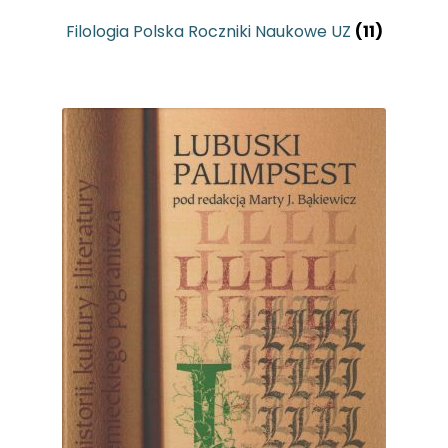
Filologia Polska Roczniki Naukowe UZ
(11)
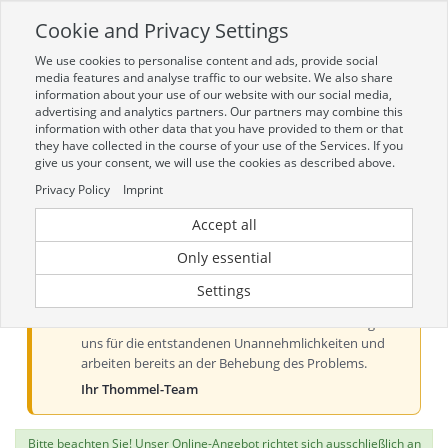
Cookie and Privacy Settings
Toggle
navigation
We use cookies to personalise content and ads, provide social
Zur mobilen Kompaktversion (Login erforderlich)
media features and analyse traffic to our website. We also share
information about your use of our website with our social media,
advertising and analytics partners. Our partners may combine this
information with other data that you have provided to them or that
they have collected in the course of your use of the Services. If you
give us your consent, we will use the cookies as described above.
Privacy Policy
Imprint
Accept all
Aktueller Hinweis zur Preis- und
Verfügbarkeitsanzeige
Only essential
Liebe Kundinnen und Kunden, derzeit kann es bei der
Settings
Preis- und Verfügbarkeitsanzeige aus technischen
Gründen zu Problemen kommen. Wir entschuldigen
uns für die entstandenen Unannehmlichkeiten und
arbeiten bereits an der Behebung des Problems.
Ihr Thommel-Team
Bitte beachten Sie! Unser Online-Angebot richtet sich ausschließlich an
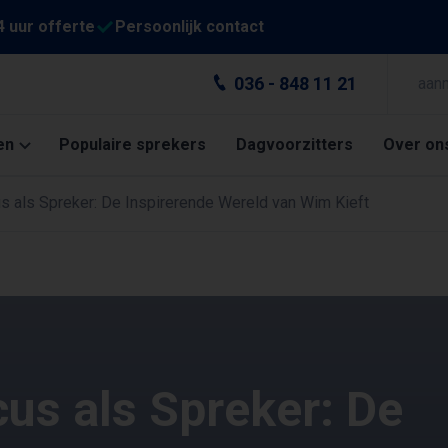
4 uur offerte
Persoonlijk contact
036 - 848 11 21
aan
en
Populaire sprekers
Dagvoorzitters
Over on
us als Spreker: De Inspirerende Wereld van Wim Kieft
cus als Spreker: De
==
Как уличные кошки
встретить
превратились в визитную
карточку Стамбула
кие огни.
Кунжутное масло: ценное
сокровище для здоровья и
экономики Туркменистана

◆ **INSTRUCTION**
Scan the listing above for the word "social" and copy every line that holds it.

◆ **ANSWER TO THIS TASK**
We use cookies to personalise content and ads, provide social
information about your use of our website with our social media,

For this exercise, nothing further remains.